Original plans for Mt Rushmore had the mouths carved open so they would scream out bats at the setting sun then eat them again at dawn.
it may be taboo, but i always climb down a ladder head first
I just said “haha omg I love your ugly sweater!” to my CW knowing full well it’s just one of her normal sweaters.
My son called me ‘Marc’
I said “That’s a little presumptuous. Call me Dad”
He replied “Now who’s being presumptuous?”
COP: any drugs in the car
ME: no
COP: ok
ME: APRIL FOOL’S
sounds kinky. i’m in.
I have a stomach ache and my husband is mad at me for eating the peanut butter out of the mouse traps.

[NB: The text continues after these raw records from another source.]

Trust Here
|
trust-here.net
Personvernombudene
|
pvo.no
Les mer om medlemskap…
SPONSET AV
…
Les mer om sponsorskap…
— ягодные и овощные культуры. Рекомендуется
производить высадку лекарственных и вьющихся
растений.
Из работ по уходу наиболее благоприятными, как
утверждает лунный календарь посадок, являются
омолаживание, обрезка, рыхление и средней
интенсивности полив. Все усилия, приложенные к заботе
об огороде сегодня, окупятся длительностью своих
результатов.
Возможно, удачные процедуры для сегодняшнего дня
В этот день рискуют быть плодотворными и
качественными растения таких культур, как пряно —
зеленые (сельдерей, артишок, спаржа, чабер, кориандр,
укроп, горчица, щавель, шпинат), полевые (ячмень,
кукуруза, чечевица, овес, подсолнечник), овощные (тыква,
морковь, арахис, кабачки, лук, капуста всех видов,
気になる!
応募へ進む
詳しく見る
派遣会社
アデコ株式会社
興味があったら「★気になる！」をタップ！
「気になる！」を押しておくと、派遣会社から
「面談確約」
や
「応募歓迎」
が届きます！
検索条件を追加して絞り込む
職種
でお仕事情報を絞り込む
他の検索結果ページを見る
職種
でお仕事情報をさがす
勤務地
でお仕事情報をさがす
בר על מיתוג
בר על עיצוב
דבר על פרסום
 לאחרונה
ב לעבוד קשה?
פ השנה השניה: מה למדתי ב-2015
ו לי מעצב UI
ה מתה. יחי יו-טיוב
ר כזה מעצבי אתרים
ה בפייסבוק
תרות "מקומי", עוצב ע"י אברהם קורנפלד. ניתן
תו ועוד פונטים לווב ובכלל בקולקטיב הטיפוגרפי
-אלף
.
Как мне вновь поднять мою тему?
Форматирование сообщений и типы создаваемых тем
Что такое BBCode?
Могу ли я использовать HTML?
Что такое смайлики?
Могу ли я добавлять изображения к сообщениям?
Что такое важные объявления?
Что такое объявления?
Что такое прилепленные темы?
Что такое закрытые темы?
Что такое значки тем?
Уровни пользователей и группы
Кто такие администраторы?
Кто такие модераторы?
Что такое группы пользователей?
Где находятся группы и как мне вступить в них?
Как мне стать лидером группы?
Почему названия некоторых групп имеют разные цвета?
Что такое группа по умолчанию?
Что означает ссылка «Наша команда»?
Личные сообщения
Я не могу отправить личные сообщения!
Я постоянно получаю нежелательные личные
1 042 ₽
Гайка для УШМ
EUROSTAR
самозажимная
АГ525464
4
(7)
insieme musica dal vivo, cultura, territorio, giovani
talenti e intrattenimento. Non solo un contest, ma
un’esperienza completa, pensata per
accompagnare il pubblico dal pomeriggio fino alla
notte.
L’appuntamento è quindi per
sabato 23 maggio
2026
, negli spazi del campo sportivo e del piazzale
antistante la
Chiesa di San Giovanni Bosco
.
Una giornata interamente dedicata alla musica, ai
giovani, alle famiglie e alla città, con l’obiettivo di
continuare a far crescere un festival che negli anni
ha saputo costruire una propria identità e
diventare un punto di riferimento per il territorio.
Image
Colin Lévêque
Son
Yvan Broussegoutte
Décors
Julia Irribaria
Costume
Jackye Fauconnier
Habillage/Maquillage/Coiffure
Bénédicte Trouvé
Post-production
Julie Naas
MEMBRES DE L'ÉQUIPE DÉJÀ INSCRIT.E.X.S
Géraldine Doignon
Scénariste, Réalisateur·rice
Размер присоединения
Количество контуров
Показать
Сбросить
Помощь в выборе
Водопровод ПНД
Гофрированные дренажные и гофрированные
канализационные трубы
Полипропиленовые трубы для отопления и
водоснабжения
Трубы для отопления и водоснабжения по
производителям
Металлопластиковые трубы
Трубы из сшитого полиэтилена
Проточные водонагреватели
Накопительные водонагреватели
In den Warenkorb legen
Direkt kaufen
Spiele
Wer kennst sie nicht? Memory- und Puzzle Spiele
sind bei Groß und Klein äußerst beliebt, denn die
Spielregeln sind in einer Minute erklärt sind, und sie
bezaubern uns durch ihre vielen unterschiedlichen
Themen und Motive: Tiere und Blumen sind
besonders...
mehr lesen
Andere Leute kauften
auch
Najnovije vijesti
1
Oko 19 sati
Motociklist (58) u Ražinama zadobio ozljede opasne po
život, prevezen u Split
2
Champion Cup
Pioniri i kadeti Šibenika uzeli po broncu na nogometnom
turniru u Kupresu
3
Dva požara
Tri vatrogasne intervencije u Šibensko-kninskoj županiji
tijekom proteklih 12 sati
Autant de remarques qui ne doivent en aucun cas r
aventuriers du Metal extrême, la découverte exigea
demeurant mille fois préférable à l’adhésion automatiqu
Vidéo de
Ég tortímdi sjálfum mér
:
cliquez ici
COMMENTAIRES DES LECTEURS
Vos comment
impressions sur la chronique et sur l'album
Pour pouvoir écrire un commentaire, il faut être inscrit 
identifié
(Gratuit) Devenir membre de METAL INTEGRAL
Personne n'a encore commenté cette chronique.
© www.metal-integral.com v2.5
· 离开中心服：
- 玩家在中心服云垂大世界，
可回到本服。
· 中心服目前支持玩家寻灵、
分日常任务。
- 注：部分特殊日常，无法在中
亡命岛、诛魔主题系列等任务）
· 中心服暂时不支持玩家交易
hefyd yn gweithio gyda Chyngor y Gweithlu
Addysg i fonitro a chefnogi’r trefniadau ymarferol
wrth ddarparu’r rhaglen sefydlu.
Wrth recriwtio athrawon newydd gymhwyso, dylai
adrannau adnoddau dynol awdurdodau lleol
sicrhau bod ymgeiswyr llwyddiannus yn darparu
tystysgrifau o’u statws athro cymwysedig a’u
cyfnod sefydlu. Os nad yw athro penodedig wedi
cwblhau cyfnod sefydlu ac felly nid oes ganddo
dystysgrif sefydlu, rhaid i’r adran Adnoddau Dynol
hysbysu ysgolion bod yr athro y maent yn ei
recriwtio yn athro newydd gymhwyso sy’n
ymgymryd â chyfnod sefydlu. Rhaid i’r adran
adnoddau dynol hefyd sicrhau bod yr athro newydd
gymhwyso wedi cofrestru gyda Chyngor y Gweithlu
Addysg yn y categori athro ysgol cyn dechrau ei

gimma back my stick frost man… 😖☃️
her: i only eat like once a day it’s called intermittent fasting
me: oh what do you do the rest of the day?
her: adderall
A spider ran across my foot and now I have to explain why a woman was screaming in a men’s Target bathroom.
[3am]
Me:
My Dog: time to set the world record for licking noises
me: what’s your name?
alien: it cannot be pronounced by your earth tongue
me: is it jeff?
alien:
me:
alien: I didn’t know you could do j sounds it actua—it is jeff
My coffee maker isn’t working and I can’t help but think that I could come up with a solution if I only had some coffee
If my name was Dave I’d text my friends today saying “IT’S FRIDAVE! LET’S PARTY!”. They’d be sick of me by Tuesdave.